The player mines an asteroid and is delivered an educational fact.
Each open-ended level features various points of interest and memorable images to help build the player's memory of the space.
I managed weekly sprints for the team with a kanban board, setting priorities and coordinating tasks with the most-capable team member.

Design

Core gameplay involves exploring levels and mining special asteroids. When resources are mined, the player is given an astronomy fact and a citation they can use to learn more, as part of the education angle of the game.

The game was deliberately chosen to have low-cost visuals and be a WebGL build in order to make it realistically deployable into a gradeschool classroom.

The game is fine-tuned to be playable to someone with little preexisting game literacy, and is generally non-difficult, though the game becomes more difficult if players attempt to mine as many bonus asteroids as possible.

Level Design

I designed three levels for the game, one tutorial level and two full levels. In the full levels, the player is dropped in on the edge of large, open-ended level, from which they begin exploring for asteroids to mine. Each map has a number of bonus asteroids and one main asteroid that ends the level upon mining.

Due to the open ended nature of the levels, as well as the player's limited view distance, I designed each level to be easily learnable without explicit guidance. Levels are broken up into certain points of interest, each of which having one or two bonus asteroids contained as reward for exploration. The player has a radar to give them a larger view of the level and identify mineable asteriods from a distance.

The first full level takes place in the asteroid belt, and has the player avoiding physical hazards while searching for mineable asteroids. The second full level takes place in a solar flare, and has the player primarily avoiding invisible radiation. The radiation is only visualized on the radar, so players have to rely on both their immediate point of view for steering the ship, while relying on the radar for avoiding radiation zones.

Project Management

As the project manager on a team of five, I was primarily responsible for running sprints, managing the Git repo, and managing priorities.

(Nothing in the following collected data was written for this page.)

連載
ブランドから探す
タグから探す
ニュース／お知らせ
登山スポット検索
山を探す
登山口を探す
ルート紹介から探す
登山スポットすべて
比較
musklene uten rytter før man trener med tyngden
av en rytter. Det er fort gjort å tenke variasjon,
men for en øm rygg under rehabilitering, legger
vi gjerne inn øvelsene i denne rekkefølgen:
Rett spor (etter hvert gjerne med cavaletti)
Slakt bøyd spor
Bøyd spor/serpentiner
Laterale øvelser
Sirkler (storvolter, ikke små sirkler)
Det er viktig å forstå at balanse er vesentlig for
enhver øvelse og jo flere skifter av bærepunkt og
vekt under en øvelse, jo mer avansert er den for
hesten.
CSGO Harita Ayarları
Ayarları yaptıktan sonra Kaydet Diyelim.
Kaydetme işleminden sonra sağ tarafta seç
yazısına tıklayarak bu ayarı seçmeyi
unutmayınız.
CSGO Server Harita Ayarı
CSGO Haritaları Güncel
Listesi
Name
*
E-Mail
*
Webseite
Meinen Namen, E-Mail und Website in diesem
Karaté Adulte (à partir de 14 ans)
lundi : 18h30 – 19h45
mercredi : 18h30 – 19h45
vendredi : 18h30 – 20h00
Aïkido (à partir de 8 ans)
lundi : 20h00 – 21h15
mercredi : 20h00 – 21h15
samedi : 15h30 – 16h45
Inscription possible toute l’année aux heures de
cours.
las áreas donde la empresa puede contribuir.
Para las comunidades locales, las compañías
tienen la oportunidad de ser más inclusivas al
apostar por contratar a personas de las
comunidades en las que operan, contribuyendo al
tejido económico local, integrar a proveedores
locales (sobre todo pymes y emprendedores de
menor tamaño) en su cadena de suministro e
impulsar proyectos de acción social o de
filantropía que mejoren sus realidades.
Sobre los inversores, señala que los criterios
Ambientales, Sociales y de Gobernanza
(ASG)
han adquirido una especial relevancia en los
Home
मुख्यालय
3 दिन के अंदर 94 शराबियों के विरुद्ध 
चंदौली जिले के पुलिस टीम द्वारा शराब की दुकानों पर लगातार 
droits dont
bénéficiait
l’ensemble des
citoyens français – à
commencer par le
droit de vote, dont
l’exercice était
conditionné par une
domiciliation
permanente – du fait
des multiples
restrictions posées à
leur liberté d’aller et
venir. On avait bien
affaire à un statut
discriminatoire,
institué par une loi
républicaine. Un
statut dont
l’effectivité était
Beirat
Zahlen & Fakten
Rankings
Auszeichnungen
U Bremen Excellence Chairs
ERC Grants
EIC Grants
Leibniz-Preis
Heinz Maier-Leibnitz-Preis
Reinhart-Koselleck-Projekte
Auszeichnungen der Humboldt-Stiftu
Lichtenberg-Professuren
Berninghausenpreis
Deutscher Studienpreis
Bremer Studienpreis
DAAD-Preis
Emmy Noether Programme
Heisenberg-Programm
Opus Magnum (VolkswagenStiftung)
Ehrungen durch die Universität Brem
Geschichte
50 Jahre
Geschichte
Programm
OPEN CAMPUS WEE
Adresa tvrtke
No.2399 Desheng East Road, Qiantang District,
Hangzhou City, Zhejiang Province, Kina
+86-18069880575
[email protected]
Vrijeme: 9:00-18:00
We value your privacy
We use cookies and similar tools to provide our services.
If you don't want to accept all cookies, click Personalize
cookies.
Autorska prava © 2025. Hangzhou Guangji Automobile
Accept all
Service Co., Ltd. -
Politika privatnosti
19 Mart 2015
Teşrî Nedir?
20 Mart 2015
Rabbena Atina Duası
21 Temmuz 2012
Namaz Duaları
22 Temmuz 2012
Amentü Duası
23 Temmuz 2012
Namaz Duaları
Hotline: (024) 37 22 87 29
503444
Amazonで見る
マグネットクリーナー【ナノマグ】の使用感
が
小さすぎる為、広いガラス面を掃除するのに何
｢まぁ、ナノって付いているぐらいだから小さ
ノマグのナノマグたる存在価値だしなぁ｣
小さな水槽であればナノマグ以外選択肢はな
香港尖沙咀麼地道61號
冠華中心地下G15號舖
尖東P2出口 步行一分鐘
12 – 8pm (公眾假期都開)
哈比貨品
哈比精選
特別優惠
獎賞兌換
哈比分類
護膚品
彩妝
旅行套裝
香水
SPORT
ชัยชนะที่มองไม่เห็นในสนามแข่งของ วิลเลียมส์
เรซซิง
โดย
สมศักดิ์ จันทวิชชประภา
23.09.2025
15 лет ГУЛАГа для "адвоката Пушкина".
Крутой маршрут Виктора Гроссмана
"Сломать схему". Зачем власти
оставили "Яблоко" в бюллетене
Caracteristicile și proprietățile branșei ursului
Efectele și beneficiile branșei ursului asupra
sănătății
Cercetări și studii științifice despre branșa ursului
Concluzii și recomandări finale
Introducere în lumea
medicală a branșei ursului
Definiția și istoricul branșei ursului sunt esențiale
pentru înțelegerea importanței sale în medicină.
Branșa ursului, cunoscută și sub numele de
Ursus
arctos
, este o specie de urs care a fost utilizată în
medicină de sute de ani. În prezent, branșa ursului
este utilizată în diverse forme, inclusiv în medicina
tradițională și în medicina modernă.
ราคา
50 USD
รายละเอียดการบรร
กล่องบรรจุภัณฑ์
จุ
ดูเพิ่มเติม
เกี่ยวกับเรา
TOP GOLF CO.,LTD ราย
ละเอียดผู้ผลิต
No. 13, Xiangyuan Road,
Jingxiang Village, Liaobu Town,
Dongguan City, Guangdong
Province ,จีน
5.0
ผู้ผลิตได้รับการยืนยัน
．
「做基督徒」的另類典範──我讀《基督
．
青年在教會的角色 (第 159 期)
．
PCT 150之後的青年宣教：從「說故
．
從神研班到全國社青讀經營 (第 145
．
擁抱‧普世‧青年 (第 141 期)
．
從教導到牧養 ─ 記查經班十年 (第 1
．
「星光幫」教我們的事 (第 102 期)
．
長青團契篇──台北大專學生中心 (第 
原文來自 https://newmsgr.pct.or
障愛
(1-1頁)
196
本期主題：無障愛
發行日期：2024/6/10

I regularly made determinations about priorities in the interest of producing a minimum viable product far before the ultimate due date of the project. I was successful in this, and the finished game benefitted from a couple of months of polish and iteration based on feedback. Most game projects from other teams submitted for this assignment were unfinished at the time of submission.

Early iteration involved internal playtesting and providing feedback to other group members. In the last few months of the project, we created a playtesting form that we sent to outside examples within our target audience, along with web-hosted builds.